Apparently it's Manga week at TBC... After I read Osamu Tezuka's 8 Volume Buddha (borrowed it from the library, although I hope to own the whole thing some day) I bought Apollo's Song. I have had it for quite some time, and have been keeping it near my computer for a month or two with the intention of reading it. After reading A Drifting Life, I decided it was a perfect time to tackle the other giant book 541 pages of Tezuka goodness.
This is a strange book. I found it to be brilliant, but still kind of strange. There is a lot of moralizing in it, and it comes across in a way as a sort of... environmentalist / anti-technology, I am the Lorax I speak for the trees sort of statement. That isn't the main focus of the book, but the theme of the evil men do to the planet and each other and nature, resonates in each of the sort of dream sequence stories that make up a good portion of the book.

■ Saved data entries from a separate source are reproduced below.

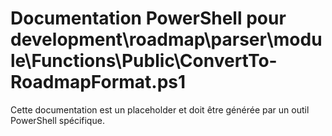 # Documentation PowerShell pour development\roadmap\parser\module\Functions\Public\ConvertTo-RoadmapFormat.ps1

Cette documentation est un placeholder et doit être générée par un outil PowerShell spécifique.
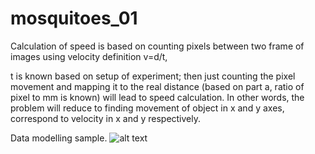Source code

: # mosquitoes_01

Calculation of speed is based on counting pixels between two frame of images using velocity definition v=d/t, 

t is known based on setup of experiment; then just counting the pixel movement and mapping it to the real distance (based on part a, ratio of pixel to mm is known) will lead to speed calculation. In other words, the problem will reduce to finding movement of object in x and y axes, correspond to velocity in x and y respectively.


Data modelling sample.
![alt text](https://github.com/bijanm2021/mosquitoes01/blob/main/image_explain.jpeg)

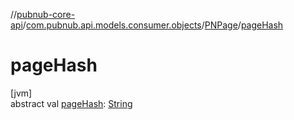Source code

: //[pubnub-core-api](../../../index.md)/[com.pubnub.api.models.consumer.objects](../index.md)/[PNPage](index.md)/[pageHash](page-hash.md)

# pageHash

[jvm]\
abstract val [pageHash](page-hash.md): [String](https://kotlinlang.org/api/latest/jvm/stdlib/kotlin/-string/index.html)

Our young 'protagonist' Shogo has all the makings of a sociopath. He cruelly kills animals, he attacks couples, etc. His primary reason for killing the animals he does is that they are showing attraction for each other or tenderness toward each other (yes, he kills animal couples, or animal babies, etc.)
He is hospitalized, and during a course of electro-shock therapy, he sees a giant statue of a goddess that condemns him to fall in love with one woman and then be separated by death from them over and over again. We see this happen in sub-stories that happen when he is rendered unconscious. The stories vary from his being a german soldier and falling in love with a condemned Jewish girl, to his being a human in love with a synthetic being in a future where synthetic beings rule the world. In addition to these 'dreams' , his story continues to play out in the 'present' It's really well done. Tezuka really did some comics ways that I just don't see being done very often. The medium is used perfectly, it's funny and silly and profound and preachy. It's a crazy story premise, but works. It didn't even scare me off with it's half representational and half realistic lesson on where babies come from (that it opens and closes with.
It isn't a flawless piece, but I enjoyed it and it made me think about what was being said (regardless of my agreeing with it or not). This is a good book and I recommend it if you like this sort of thing.